EXERCISE DIRECTIONS:
Below are some records. Copy every line in them that holds "picture".

*** DATA SUPPLIED Section Begins ***

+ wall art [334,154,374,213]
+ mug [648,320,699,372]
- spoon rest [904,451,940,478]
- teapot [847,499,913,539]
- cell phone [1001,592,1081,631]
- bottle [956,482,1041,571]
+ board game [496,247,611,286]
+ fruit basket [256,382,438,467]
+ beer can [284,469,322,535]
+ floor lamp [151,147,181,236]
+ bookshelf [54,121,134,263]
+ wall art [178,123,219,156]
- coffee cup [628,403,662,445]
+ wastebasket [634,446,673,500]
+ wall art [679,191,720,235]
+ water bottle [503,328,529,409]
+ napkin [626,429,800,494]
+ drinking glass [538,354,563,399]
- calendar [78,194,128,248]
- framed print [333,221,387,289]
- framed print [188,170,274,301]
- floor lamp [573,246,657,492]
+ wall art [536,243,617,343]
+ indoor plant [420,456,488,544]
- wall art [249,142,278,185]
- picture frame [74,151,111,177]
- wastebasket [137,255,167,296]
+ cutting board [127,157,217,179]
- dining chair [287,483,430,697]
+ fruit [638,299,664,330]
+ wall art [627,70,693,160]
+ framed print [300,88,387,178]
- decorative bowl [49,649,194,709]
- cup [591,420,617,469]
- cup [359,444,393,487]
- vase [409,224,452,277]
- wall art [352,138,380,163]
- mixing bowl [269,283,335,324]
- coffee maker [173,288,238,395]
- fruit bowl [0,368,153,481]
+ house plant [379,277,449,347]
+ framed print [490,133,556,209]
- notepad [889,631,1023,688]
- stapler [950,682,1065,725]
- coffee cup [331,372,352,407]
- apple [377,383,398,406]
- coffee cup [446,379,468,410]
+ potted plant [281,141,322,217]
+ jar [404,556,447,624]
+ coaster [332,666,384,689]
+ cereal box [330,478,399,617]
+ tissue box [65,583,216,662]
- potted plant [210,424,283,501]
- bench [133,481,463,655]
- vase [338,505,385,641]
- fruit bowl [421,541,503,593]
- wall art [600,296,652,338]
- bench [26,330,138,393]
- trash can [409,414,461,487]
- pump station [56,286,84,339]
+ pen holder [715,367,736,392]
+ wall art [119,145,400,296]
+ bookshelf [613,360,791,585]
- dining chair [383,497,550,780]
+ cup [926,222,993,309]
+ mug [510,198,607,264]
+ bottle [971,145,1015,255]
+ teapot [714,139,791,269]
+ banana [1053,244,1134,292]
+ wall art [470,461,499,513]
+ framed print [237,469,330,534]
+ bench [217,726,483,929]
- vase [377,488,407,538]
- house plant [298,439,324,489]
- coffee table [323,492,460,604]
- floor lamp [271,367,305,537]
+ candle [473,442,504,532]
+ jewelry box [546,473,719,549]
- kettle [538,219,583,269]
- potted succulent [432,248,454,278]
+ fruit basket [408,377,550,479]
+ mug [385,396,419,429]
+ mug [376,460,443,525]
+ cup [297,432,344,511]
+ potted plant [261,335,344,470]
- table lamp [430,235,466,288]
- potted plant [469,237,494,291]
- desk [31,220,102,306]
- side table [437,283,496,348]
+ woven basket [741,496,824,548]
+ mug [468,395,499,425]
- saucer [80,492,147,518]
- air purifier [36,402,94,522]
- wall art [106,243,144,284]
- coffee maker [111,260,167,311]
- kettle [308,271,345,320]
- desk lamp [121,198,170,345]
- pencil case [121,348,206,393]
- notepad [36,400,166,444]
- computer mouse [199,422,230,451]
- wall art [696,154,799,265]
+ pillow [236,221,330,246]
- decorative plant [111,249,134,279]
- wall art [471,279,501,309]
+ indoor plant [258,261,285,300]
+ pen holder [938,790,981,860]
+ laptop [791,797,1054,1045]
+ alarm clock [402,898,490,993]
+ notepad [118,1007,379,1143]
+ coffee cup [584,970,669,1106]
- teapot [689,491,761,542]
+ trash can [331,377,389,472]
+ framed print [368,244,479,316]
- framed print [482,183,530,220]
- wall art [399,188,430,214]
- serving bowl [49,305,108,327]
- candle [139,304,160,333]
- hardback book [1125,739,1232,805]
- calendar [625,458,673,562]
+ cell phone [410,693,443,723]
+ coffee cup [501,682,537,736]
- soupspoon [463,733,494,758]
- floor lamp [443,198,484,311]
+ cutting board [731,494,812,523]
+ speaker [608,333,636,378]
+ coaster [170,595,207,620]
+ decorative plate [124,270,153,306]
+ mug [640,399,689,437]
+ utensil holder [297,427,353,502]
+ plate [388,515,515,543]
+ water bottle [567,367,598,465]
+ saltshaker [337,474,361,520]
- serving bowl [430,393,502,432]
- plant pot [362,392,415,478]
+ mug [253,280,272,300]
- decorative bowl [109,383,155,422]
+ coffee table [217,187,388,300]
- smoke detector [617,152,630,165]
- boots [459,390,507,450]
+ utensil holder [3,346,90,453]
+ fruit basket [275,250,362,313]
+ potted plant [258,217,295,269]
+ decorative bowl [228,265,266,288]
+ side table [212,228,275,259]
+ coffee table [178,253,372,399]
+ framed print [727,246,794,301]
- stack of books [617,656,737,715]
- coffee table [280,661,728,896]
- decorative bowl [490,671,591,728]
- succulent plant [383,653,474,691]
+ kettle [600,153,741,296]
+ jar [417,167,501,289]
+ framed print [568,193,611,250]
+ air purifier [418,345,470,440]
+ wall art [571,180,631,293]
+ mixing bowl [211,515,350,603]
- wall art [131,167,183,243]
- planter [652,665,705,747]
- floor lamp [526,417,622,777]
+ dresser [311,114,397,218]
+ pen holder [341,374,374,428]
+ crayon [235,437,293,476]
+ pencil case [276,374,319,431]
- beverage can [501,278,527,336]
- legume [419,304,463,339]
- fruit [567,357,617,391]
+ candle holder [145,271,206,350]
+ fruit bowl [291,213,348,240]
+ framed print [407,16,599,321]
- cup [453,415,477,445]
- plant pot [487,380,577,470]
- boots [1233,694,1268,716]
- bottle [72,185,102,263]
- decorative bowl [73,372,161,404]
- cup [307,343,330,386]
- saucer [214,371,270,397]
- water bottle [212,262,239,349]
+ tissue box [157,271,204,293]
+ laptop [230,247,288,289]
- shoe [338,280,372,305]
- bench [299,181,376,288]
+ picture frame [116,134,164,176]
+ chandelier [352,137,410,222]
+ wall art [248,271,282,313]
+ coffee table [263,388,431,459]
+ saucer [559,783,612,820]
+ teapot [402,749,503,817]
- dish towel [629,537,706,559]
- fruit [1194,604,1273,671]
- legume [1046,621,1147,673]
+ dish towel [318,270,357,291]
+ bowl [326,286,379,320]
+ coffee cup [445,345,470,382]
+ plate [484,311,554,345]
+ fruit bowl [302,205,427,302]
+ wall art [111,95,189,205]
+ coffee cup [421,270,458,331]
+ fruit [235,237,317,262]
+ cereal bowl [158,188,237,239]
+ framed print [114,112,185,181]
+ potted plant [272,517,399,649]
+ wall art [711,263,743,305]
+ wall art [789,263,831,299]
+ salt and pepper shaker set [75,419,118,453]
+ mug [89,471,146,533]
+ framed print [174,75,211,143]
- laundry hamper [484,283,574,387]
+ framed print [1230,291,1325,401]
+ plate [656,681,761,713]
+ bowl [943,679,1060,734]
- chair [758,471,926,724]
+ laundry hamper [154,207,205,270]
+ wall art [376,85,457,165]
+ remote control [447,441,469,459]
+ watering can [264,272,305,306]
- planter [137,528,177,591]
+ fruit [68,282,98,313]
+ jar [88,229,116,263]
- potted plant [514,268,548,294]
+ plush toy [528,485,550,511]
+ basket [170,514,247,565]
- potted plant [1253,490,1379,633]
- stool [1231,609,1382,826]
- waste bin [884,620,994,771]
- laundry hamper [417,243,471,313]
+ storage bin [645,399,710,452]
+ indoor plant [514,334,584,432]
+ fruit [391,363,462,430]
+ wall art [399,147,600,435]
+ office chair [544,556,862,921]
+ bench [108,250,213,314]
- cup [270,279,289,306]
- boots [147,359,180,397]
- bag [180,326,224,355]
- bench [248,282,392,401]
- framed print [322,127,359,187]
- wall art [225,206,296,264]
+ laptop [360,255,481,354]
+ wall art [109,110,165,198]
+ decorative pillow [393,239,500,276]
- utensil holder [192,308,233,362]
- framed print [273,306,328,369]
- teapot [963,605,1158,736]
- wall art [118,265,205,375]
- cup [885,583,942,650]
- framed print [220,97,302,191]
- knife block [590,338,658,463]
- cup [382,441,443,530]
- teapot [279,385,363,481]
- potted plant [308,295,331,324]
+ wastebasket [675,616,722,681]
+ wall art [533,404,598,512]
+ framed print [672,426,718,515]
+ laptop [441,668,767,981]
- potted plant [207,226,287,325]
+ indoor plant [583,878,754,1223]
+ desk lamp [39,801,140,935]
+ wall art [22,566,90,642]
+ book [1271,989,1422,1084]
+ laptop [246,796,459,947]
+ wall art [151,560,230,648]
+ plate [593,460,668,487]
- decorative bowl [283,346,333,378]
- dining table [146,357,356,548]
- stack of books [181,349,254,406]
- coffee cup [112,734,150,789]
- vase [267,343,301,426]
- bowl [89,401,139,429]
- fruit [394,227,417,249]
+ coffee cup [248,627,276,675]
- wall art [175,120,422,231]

*** DATA SUPPLIED Section Ends ***

RESPONSE TO THIS EXERCISE:
- picture frame [74,151,111,177]
+ picture frame [116,134,164,176]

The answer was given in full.